Acredita que tanto ela quanto seus filhos não querem mais vê-lo por que ele não tem mais dinheiro. Constantemente faz ameaças ao inquilino devedor com uma arma de fogo que possui desde os tempos em que foi brigadeiro e atirador de elite. Por conta disso está com mais de uma passagem pela polícia. Entende que as relações só se estabelecem na base do dinheiro. Lembra que na época em que tinha bastante dinheiro, tinha também muitos amigos e sua família e parentes o respeitavam. Nesta época, costumava presentear não raramente os filhos e a mulher com dólares. Diz: “minha mulher quis se separar de mim quando a companhia aérea onde eu
trabalhava faliu e eu fiquei sem receber meu salário. Minha família nunca fez nada para ganhar dinheiro, eles acham que eu fazia mágica e o dinheiro aparecia. Meus filhos ficaram ao lado da mãe porque foi ela quem ficou o dinheiro. Eu não sou ninguém sem dinheiro, não valho nada ”. Como é possível observar, nos três casos apresentados, os discursos dos analisandos trazem um mesmo repertório, o valor tributado ao dinheiro e sua alienação em relação ao seu poder. Importante salientar que o termo fetiche tem sua origem em facticio, isto é feito artificial, feitiço, ocultação. Curiosamente, os três analisandos ligam o dinheiro a certa forma de magia quando se referem a sua aparição ou ao seu uso. Nas perversões, cujo paradigma é o Fetiche, este serve para ocultar aquilo que falta, prestando-se a renegar aquilo que não se vê. Não há nada lá, ao mesmo tempo em que há. Podemos aqui arriscar uma analogia do artifício do Fetiche com o discurso dos analisandos sobre o dinheiro. A primeira diz saber que o dinheiro não lhe pertence, mas
age como se sua proprietária fosse, já o segundo constata que quando sua mulher faz uso dos cartões de crédito e dos cheques, acredita que não está gastando dinheiro, enganando-se desta maneira, e o último destaca a magia exercida pelo dinheiro e o quanto isso pode afetar suas relações sociais e afetivas. Em suma, nos três casos o dinheiro aparece tangenciando os laços sociais, porque na fantasia desses sujeitos as trocas oferecidas pelo dinheiro estão imiscuídas nas práticas sociais de forma soberana. Tributar ao dinheiro um valor de Fetiche é entender que o papel desempenhado pelo significante fálico no discurso social sofre variações de acordo com o sistema operante e isto acaba tendo reflexos na forma como o sujeito vai se posicionar diante do desejo do Outro, possibilitando leituras diferentes do sintoma social, bem como os efeitos deste na clínica.
REFERÊNCIAS BIBLIOGRÁFICAS
FREUD, S. Obras Completas.

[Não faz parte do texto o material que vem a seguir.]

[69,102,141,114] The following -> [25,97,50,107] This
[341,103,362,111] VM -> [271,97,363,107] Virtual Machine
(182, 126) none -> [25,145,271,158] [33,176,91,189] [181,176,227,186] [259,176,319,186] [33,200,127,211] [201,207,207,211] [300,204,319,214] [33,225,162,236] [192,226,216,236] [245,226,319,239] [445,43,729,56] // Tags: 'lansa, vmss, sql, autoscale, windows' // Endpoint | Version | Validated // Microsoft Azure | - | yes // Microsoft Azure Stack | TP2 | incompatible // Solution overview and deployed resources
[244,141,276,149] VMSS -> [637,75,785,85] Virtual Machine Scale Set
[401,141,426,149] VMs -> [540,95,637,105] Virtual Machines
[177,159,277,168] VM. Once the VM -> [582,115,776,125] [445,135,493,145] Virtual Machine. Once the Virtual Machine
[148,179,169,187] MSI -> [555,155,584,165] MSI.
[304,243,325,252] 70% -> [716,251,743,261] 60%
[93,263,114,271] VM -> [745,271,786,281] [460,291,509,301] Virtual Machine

RJ: Imago, 1995. _________ (1905) “Três ensaios sobre a teoria da sexualidade”. __________ (1919) “Bate -se numa criança”. __________ (1927) “Fetichismo”.

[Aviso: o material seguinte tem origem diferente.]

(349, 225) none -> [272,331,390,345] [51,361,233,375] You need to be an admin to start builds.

JULIEN, P. Psicose, perversão e neurose. RJ: Companhia de Freud, 2002. LACAN, J. (1953/1954) Seminário I – Os escritos técnicos de Freud . RJ: Zahar, 1986. __________ (1956/1957) Seminário IV – A relação de objeto . RJ: Zahar, 1994. __________ (1972-1973). Seminário XX – Mais, ainda. RJ: Zahar, 1985. Vladimir Safatle, O fetichismo: colonizar o Outro. Rio de janeiro: Civilização Brasileira, 2010.